╭─ Texto proporcionado

Desde que vivo en Boca del Río, he aprendido que los paisajes aquí no se dejan fotografiar sin contar algo a cambio. Uno no encuadra un rincón sin que aparezca, de la nada, un personaje que reclama su parte en la escena.

Hoy me detuve en la escollera. Esa frontera de piedras saladas desde donde puede verse el trazo completo de la ciudad, desde el rompeolas hasta donde el mar comienza a tragarse los reflejos. Saqué la cámara y apunté. La línea de edificios al fondo parecía una colección de fichas de dominó, unas altas, otras apenas insinuadas.

Fue entonces cuando lo vi. Un hombre mayor, de piel quemada y andar silencioso. Llevaba una caña y un balde, y la costumbre de caminar esas piedras como si fueran pasillos de su casa. Se colocó a mi lado sin pedirme permiso —ni falta que hacía.

—Ahí donde enfoca —me dijo señalando el horizonte de concreto— antes no había nada. Todo eso era mar. Nomás mar y cielo.

Su voz era de esas que no se apuran. Entre una frase y otra, lanzaba el anzuelo. Lo hacía con una naturalidad que sólo da la repetición amorosa.

—Yo no he cambiado —continuó—. Sigo pescando como me enseñó mi abuelo. Con anzuelo, con paciencia, leyendo el oleaje. Esto no me da de comer todos los días, pero sí me alimenta por dentro.

╰─
╭─ Listado

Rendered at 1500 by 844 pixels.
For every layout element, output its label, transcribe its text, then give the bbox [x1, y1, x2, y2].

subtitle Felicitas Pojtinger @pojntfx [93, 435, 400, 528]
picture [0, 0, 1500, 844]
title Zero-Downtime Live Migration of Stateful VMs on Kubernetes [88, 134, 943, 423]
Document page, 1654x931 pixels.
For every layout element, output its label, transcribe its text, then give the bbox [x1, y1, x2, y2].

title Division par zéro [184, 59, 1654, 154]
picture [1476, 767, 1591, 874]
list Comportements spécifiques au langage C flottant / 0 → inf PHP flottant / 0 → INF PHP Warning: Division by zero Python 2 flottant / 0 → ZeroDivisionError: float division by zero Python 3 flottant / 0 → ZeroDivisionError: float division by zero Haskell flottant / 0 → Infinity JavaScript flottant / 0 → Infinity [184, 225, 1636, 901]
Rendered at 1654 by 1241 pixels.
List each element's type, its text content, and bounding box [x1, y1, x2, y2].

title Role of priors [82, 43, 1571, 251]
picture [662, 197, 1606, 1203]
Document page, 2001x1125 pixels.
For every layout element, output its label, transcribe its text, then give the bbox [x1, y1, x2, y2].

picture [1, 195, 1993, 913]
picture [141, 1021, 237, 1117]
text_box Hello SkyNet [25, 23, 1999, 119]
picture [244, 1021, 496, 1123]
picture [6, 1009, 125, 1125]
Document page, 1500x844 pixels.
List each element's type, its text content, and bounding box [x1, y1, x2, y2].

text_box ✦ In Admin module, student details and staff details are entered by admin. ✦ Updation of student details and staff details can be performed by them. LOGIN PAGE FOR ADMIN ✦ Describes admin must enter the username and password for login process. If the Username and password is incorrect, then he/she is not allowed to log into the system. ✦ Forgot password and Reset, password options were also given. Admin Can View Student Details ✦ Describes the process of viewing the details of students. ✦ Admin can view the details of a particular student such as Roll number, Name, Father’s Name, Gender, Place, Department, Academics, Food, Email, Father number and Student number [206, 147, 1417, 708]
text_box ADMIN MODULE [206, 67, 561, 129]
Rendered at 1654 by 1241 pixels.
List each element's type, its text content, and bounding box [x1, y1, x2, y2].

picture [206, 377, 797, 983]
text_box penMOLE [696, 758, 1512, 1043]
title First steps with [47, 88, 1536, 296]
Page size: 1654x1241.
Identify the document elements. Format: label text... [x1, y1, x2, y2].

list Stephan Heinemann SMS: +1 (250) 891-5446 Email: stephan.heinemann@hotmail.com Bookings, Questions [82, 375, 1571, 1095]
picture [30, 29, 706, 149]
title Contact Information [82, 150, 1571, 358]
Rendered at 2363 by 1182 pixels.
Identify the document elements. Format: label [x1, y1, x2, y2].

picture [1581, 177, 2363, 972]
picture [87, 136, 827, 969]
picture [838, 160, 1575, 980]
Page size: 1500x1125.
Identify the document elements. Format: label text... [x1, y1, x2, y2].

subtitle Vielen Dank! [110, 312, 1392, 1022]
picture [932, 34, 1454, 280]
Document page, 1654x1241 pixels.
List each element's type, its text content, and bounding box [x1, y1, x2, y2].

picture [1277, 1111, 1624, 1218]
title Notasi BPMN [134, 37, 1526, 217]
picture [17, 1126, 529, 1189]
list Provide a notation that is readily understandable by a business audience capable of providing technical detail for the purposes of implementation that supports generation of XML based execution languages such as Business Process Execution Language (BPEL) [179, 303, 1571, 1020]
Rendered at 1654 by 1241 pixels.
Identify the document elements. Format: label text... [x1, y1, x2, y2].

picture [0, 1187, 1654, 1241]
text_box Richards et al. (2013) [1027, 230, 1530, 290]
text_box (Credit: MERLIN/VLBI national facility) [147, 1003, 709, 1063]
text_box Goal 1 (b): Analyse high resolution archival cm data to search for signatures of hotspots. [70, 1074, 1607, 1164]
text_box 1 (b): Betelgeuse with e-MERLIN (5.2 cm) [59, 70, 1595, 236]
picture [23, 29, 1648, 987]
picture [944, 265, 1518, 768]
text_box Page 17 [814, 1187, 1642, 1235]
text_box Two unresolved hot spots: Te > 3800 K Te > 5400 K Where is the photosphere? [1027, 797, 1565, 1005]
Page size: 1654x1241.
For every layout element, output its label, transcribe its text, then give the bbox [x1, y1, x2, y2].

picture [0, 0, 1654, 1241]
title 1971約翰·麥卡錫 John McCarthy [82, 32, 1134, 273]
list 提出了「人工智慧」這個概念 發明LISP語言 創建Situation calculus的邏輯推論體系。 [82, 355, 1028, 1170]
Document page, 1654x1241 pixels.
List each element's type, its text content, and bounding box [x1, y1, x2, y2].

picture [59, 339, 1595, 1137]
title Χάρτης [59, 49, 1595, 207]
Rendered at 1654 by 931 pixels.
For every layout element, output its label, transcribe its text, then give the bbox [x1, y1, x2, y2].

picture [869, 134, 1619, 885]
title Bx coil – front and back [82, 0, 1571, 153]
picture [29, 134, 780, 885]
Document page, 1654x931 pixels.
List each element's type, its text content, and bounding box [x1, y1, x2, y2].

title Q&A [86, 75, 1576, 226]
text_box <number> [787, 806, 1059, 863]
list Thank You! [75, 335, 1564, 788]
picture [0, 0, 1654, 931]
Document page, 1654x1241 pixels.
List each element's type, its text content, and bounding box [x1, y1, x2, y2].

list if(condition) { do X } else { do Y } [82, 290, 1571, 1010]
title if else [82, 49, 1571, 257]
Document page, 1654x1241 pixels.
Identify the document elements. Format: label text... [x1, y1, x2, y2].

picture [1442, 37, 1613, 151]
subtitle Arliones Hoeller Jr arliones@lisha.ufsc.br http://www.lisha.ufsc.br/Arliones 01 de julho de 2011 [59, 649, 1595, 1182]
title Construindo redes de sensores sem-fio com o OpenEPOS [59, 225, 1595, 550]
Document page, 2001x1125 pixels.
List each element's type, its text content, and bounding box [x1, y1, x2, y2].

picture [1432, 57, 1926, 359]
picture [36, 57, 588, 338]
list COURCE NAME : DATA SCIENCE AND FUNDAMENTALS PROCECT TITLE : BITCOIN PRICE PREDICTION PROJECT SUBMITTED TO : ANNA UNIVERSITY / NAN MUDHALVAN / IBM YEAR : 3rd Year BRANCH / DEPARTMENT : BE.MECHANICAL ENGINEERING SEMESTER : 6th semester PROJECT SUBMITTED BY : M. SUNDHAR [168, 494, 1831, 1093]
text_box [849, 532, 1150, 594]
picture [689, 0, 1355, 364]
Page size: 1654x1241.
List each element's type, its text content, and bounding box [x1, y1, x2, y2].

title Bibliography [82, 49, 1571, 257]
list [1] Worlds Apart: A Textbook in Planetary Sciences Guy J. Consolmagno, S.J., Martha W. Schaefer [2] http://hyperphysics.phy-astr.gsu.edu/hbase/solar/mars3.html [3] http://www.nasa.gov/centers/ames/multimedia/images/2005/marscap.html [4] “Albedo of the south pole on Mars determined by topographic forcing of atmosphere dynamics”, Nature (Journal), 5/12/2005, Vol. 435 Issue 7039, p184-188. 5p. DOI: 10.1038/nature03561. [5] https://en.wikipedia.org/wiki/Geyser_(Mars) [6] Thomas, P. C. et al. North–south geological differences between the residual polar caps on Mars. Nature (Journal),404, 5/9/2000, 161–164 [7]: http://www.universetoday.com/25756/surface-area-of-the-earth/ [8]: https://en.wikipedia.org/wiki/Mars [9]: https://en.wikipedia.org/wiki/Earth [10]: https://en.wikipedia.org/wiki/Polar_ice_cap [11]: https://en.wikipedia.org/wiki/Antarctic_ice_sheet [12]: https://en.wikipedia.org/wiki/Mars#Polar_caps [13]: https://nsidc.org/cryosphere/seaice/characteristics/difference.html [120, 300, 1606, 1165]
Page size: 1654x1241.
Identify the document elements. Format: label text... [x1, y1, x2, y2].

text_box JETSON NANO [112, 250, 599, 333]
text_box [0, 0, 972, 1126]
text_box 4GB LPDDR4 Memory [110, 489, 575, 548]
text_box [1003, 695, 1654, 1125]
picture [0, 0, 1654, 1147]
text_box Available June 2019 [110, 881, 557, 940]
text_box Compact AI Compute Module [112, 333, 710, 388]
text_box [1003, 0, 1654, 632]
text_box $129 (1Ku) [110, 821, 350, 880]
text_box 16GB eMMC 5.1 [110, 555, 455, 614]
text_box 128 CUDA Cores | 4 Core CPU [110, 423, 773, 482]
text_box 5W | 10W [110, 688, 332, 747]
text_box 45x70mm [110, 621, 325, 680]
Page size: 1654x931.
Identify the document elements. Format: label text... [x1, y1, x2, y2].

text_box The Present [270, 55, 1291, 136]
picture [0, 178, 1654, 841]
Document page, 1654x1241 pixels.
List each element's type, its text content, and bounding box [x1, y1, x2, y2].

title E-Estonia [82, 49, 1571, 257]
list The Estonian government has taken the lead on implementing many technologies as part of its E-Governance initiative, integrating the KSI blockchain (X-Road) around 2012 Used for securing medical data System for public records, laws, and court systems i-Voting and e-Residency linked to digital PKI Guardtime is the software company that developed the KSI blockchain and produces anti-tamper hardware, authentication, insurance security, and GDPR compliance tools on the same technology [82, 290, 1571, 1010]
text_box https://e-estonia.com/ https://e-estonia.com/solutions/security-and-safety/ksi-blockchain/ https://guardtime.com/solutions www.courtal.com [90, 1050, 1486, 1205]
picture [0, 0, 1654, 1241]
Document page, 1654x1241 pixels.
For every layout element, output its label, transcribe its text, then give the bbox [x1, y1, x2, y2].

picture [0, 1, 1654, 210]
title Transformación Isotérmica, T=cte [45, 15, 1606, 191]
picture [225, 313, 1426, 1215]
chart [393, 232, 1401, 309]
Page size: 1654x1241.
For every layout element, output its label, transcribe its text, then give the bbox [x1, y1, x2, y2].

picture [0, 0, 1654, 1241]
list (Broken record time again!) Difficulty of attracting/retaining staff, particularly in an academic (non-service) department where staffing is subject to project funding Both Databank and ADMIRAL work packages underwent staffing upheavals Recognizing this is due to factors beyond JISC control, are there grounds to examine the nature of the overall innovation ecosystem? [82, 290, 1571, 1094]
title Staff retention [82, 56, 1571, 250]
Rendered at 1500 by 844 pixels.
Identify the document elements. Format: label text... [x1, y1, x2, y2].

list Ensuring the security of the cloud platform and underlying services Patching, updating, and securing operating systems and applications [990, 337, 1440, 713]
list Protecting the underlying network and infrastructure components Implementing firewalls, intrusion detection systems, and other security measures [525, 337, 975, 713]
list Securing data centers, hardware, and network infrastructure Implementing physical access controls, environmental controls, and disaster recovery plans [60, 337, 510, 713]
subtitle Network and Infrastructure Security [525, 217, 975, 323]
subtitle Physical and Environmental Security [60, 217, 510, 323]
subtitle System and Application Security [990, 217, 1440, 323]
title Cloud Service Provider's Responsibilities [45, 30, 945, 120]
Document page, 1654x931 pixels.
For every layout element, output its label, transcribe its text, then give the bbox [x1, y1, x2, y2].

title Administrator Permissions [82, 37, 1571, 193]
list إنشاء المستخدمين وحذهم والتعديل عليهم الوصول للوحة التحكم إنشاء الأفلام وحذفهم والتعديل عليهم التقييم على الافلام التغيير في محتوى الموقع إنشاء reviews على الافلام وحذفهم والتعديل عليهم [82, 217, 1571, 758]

╰─

» **Solicitud escrita 1**: En el relato de la escollera, ¿de qué maneras dice el pescador que sigue pescando como le enseñó su abuelo?
» **Solicitud escrita 2**: Imprime tal cual el fragmento del relato que empieza en las palabras que contienen "Desde que vivo" y termina después de "falta que hacía.".

» **Respuesta 1**:
- Con anzuelo
- Con paciencia
- Leyendo el oleaje

» **Respuesta 2**:
Desde que vivo en Boca del Río, he aprendido que los paisajes aquí no se dejan fotografiar sin contar algo a cambio. Uno no encuadra un rincón sin que aparezca, de la nada, un personaje que reclama su parte en la escena.

Hoy me detuve en la escollera. Esa frontera de piedras saladas desde donde puede verse el trazo completo de la ciudad, desde el rompeolas hasta donde el mar comienza a tragarse los reflejos. Saqué la cámara y apunté. La línea de edificios al fondo parecía una colección de fichas de dominó, unas altas, otras apenas insinuadas.

Fue entonces cuando lo vi. Un hombre mayor, de piel quemada y andar silencioso. Llevaba una caña y un balde, y la costumbre de caminar esas piedras como si fueran pasillos de su casa. Se colocó a mi lado sin pedirme permiso —ni falta que hacía.